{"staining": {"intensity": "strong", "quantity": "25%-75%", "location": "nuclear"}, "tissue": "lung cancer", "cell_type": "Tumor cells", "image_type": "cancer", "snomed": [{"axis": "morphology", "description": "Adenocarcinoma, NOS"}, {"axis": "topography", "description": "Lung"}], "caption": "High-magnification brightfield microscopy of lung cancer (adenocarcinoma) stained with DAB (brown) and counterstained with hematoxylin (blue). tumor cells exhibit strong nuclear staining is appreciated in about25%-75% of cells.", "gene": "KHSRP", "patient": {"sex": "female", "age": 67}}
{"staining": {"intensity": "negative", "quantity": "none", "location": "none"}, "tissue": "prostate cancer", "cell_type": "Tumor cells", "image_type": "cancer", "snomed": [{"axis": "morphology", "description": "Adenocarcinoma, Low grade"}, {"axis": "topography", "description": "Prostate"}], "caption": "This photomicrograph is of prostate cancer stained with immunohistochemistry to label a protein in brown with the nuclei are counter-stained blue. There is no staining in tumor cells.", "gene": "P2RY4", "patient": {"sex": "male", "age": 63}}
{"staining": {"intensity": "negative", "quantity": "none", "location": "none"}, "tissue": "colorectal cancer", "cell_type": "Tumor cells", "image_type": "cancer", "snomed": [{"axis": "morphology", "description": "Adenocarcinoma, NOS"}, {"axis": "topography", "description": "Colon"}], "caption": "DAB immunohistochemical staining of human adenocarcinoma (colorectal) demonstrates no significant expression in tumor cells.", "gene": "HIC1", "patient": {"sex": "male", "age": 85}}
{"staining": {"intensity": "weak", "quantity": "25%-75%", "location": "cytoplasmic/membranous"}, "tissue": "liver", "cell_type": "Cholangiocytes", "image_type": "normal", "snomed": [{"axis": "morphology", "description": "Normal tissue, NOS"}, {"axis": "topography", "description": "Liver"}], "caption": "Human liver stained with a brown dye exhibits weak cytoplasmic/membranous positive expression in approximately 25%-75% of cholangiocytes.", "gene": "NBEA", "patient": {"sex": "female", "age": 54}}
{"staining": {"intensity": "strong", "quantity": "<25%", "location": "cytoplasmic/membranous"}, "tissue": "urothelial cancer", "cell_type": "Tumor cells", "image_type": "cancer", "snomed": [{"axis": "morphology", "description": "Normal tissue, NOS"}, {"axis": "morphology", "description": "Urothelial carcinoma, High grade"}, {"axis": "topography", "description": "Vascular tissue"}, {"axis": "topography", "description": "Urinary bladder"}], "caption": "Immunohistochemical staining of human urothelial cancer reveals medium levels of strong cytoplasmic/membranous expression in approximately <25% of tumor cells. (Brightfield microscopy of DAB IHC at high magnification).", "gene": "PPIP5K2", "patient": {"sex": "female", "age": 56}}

•••

PROBLEM TO WORK ON:
Please make an exact copy of each record.

RESPONSE BELOW:
{"staining": {"intensity": "strong", "quantity": "25%-75%", "location": "nuclear"}, "tissue": "lung cancer", "cell_type": "Tumor cells", "image_type": "cancer", "snomed": [{"axis": "morphology", "description": "Adenocarcinoma, NOS"}, {"axis": "topography", "description": "Lung"}], "caption": "High-magnification brightfield microscopy of lung cancer (adenocarcinoma) stained with DAB (brown) and counterstained with hematoxylin (blue). tumor cells exhibit strong nuclear staining is appreciated in about25%-75% of cells.", "gene": "KHSRP", "patient": {"sex": "female", "age": 67}}
{"staining": {"intensity": "negative", "quantity": "none", "location": "none"}, "tissue": "prostate cancer", "cell_type": "Tumor cells", "image_type": "cancer", "snomed": [{"axis": "morphology", "description": "Adenocarcinoma, Low grade"}, {"axis": "topography", "description": "Prostate"}], "caption": "This photomicrograph is of prostate cancer stained with immunohistochemistry to label a protein in brown with the nuclei are counter-stained blue. There is no staining in tumor cells.", "gene": "P2RY4", "patient": {"sex": "male", "age": 63}}
{"staining": {"intensity": "negative", "quantity": "none", "location": "none"}, "tissue": "colorectal cancer", "cell_type": "Tumor cells", "image_type": "cancer", "snomed": [{"axis": "morphology", "description": "Adenocarcinoma, NOS"}, {"axis": "topography", "description": "Colon"}], "caption": "DAB immunohistochemical staining of human adenocarcinoma (colorectal) demonstrates no significant expression in tumor cells.", "gene": "HIC1", "patient": {"sex": "male", "age": 85}}
{"staining": {"intensity": "weak", "quantity": "25%-75%", "location": "cytoplasmic/membranous"}, "tissue": "liver", "cell_type": "Cholangiocytes", "image_type": "normal", "snomed": [{"axis": "morphology", "description": "Normal tissue, NOS"}, {"axis": "topography", "description": "Liver"}], "caption": "Human liver stained with a brown dye exhibits weak cytoplasmic/membranous positive expression in approximately 25%-75% of cholangiocytes.", "gene": "NBEA", "patient": {"sex": "female", "age": 54}}
{"staining": {"intensity": "strong", "quantity": "<25%", "location": "cytoplasmic/membranous"}, "tissue": "urothelial cancer", "cell_type": "Tumor cells", "image_type": "cancer", "snomed": [{"axis": "morphology", "description": "Normal tissue, NOS"}, {"axis": "morphology", "description": "Urothelial carcinoma, High grade"}, {"axis": "topography", "description": "Vascular tissue"}, {"axis": "topography", "description": "Urinary bladder"}], "caption": "Immunohistochemical staining of human urothelial cancer reveals medium levels of strong cytoplasmic/membranous expression in approximately <25% of tumor cells. (Brightfield microscopy of DAB IHC at high magnification).", "gene": "PPIP5K2", "patient": {"sex": "female", "age": 56}}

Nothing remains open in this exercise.